Plain-text document sources:

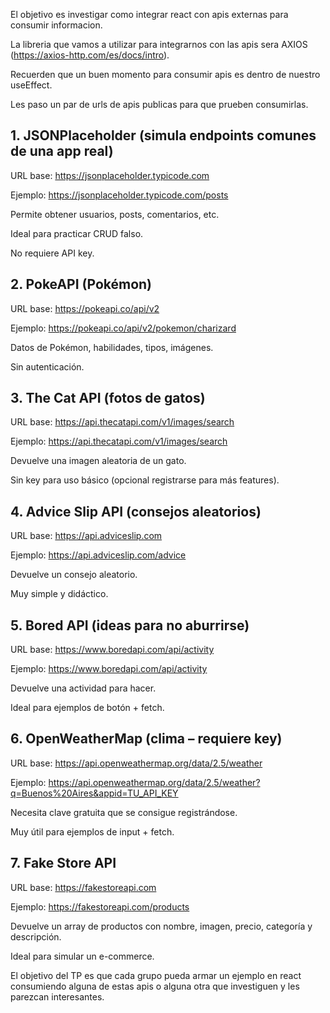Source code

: El objetivo es investigar como integrar react con apis externas para consumir informacion.

La libreria que vamos a utilizar para integrarnos con las apis sera AXIOS (https://axios-http.com/es/docs/intro).

Recuerden que un buen momento para consumir apis es dentro de nuestro useEffect.

Les paso un par de urls de apis publicas para que prueben consumirlas.

## 1. JSONPlaceholder (simula endpoints comunes de una app real)
URL base: https://jsonplaceholder.typicode.com

Ejemplo: https://jsonplaceholder.typicode.com/posts

Permite obtener usuarios, posts, comentarios, etc.

Ideal para practicar CRUD falso.

No requiere API key.

## 2. PokeAPI (Pokémon)
URL base: https://pokeapi.co/api/v2

Ejemplo: https://pokeapi.co/api/v2/pokemon/charizard

Datos de Pokémon, habilidades, tipos, imágenes.

Sin autenticación.

## 3. The Cat API (fotos de gatos)
URL base: https://api.thecatapi.com/v1/images/search

Ejemplo: https://api.thecatapi.com/v1/images/search

Devuelve una imagen aleatoria de un gato.

Sin key para uso básico (opcional registrarse para más features).

## 4. Advice Slip API (consejos aleatorios)
URL base: https://api.adviceslip.com

Ejemplo: https://api.adviceslip.com/advice

Devuelve un consejo aleatorio.

Muy simple y didáctico.

## 5. Bored API (ideas para no aburrirse)
URL base: https://www.boredapi.com/api/activity

Ejemplo: https://www.boredapi.com/api/activity

Devuelve una actividad para hacer.

Ideal para ejemplos de botón + fetch.

## 6. OpenWeatherMap (clima – requiere key)
URL base: https://api.openweathermap.org/data/2.5/weather

Ejemplo: https://api.openweathermap.org/data/2.5/weather?q=Buenos%20Aires&appid=TU_API_KEY

Necesita clave gratuita que se consigue registrándose.

Muy útil para ejemplos de input + fetch.

## 7. Fake Store API
URL base: https://fakestoreapi.com

Ejemplo: https://fakestoreapi.com/products

Devuelve un array de productos con nombre, imagen, precio, categoría y descripción.

Ideal para simular un e-commerce.

El objetivo del TP es que cada grupo pueda armar un ejemplo en react consumiendo alguna de estas apis o alguna otra que investiguen y les parezcan interesantes.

Your objective - Your task is an exact printout of the records above, with no pictures.

Result for this exercise -
Source code

: El objetivo es investigar como integrar react con apis externas para consumir informacion.

La libreria que vamos a utilizar para integrarnos con las apis sera AXIOS (https://axios-http.com/es/docs/intro).

Recuerden que un buen momento para consumir apis es dentro de nuestro useEffect.

Les paso un par de urls de apis publicas para que prueben consumirlas.

## 1. JSONPlaceholder (simula endpoints comunes de una app real)
URL base: https://jsonplaceholder.typicode.com

Ejemplo: https://jsonplaceholder.typicode.com/posts

Permite obtener usuarios, posts, comentarios, etc.

Ideal para practicar CRUD falso.

No requiere API key.

## 2. PokeAPI (Pokémon)
URL base: https://pokeapi.co/api/v2

Ejemplo: https://pokeapi.co/api/v2/pokemon/charizard

Datos de Pokémon, habilidades, tipos, imágenes.

Sin autenticación.

## 3. The Cat API (fotos de gatos)
URL base: https://api.thecatapi.com/v1/images/search

Ejemplo: https://api.thecatapi.com/v1/images/search

Devuelve una imagen aleatoria de un gato.

Sin key para uso básico (opcional registrarse para más features).

## 4. Advice Slip API (consejos aleatorios)
URL base: https://api.adviceslip.com

Ejemplo: https://api.adviceslip.com/advice

Devuelve un consejo aleatorio.

Muy simple y didáctico.

## 5. Bored API (ideas para no aburrirse)
URL base: https://www.boredapi.com/api/activity

Ejemplo: https://www.boredapi.com/api/activity

Devuelve una actividad para hacer.

Ideal para ejemplos de botón + fetch.

## 6. OpenWeatherMap (clima – requiere key)
URL base: https://api.openweathermap.org/data/2.5/weather

Ejemplo: https://api.openweathermap.org/data/2.5/weather?q=Buenos%20Aires&appid=TU_API_KEY

Necesita clave gratuita que se consigue registrándose.

Muy útil para ejemplos de input + fetch.

## 7. Fake Store API
URL base: https://fakestoreapi.com

Ejemplo: https://fakestoreapi.com/products

Devuelve un array de productos con nombre, imagen, precio, categoría y descripción.

Ideal para simular un e-commerce.

El objetivo del TP es que cada grupo pueda armar un ejemplo en react consumiendo alguna de estas apis o alguna otra que investiguen y les parezcan interesantes.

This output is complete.